Your Carbon Capture Questions, Answered
Are there any carbon capture projects that have successfully stored CO2 long-term?
Yes, several have. The most cited example is Norway's Sleipner project in the North Sea, operational since 1996. It has injected over 20 million tonnes of CO2 from natural gas processing into a deep saline aquifer. Monitoring shows the CO2 is behaving as predicted and is securely contained. The Weyburn-Midale project in Canada, which uses CO2 for enhanced oil recovery while storing it, has also monitored over 40 million tonnes since 2000 with no significant leakage. These projects demonstrate the technical feasibility of secure, long-term geological storage.
If the technology works, why isn't carbon capture being used everywhere?
The primary barrier is economics, not engineering. Capturing, compressing, transporting, and injecting CO2 is energy-intensive and expensive. Without a strong carbon price, tax credit, or regulatory mandate, it's often cheaper for a company to emit. Projects also face massive upfront capital costs, complex permitting, and, sometimes, public opposition. The technology 'works' in a lab or a few well-funded projects, but scaling it requires a business model that makes financial sense.
Does carbon capture just allow fossil fuel companies to keep polluting?
This is the central ethical and strategic debate. Critics call it a 'license to pollute' and a distraction from urgently needed renewable energy deployment. Proponents argue it's an essential tool for hard-to-abate sectors like cement, steel, and chemical production, and for dealing with legacy emissions. The key distinction is between using CCS to extend the life of a coal plant versus using it to decarbonize industries with no other viable path. Success depends on strong policy that ensures CCS enables genuine emission cuts, not greenwashing.
Has Direct Air Capture (DAC) moved beyond the pilot stage?
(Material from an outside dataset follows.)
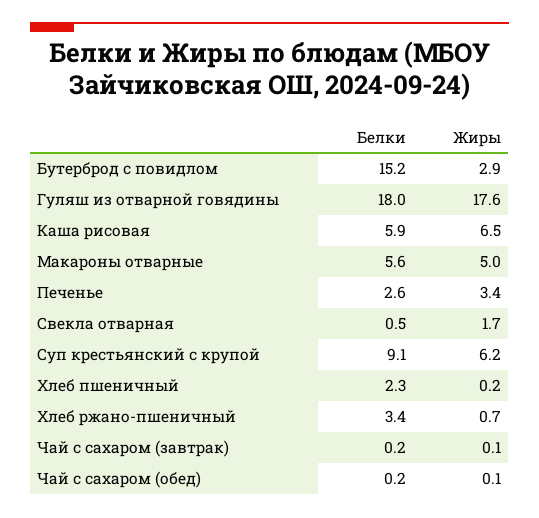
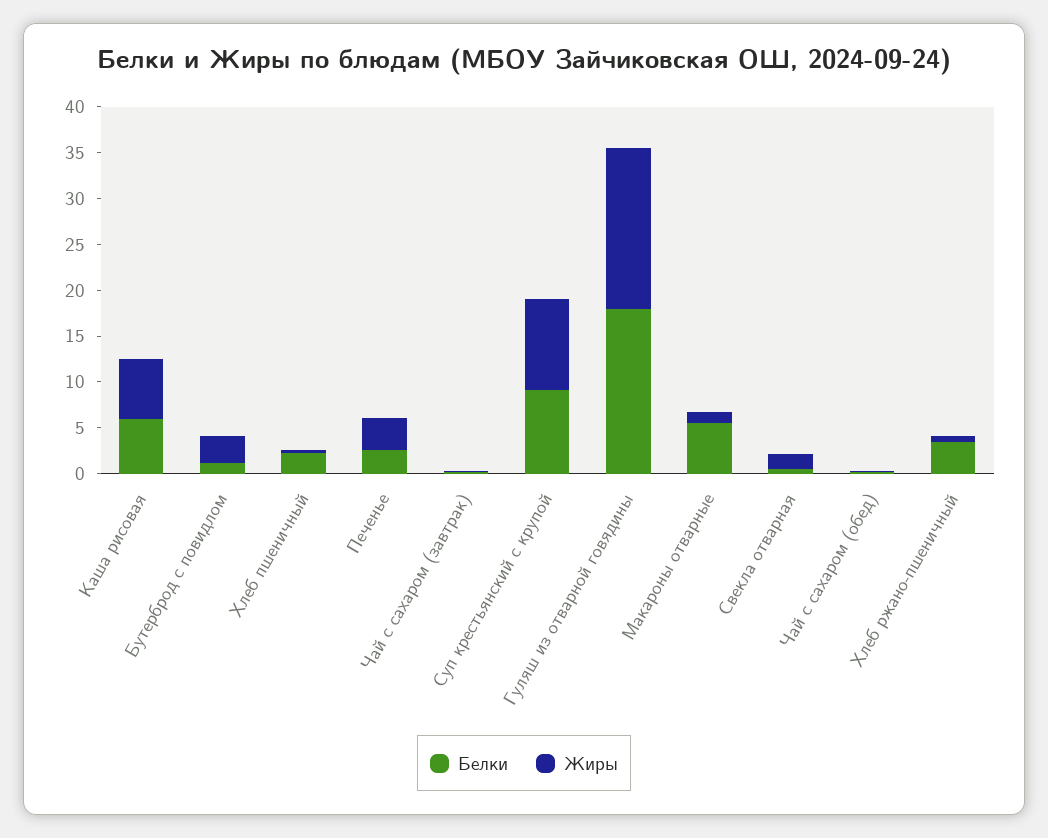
Белки, Бутерброд с повидлом: 15.2 -> 1
Жиры, Макароны отварные: 5 -> 1
Жиры, Суп крестьянский с крупой: 6.2 -> 10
Barely. While pilot plants like Climeworks' Orca in Iceland (4,000 tonnes/year) are operational and selling removal credits, they are tiny in scale. The first large-scale, million-tonne-per-year DAC facilities, like the STRATOS plant by Occidental Petroleum in Texas, are just beginning construction. DAC 'works' chemically, but its energy hunger and astronomical costs (hundreds to over a thousand dollars per tonne) make it a niche solution today. Its success at climate-relevant scale is still a future proposition, dependent on drastic cost reductions and massive renewable energy build-out to power it.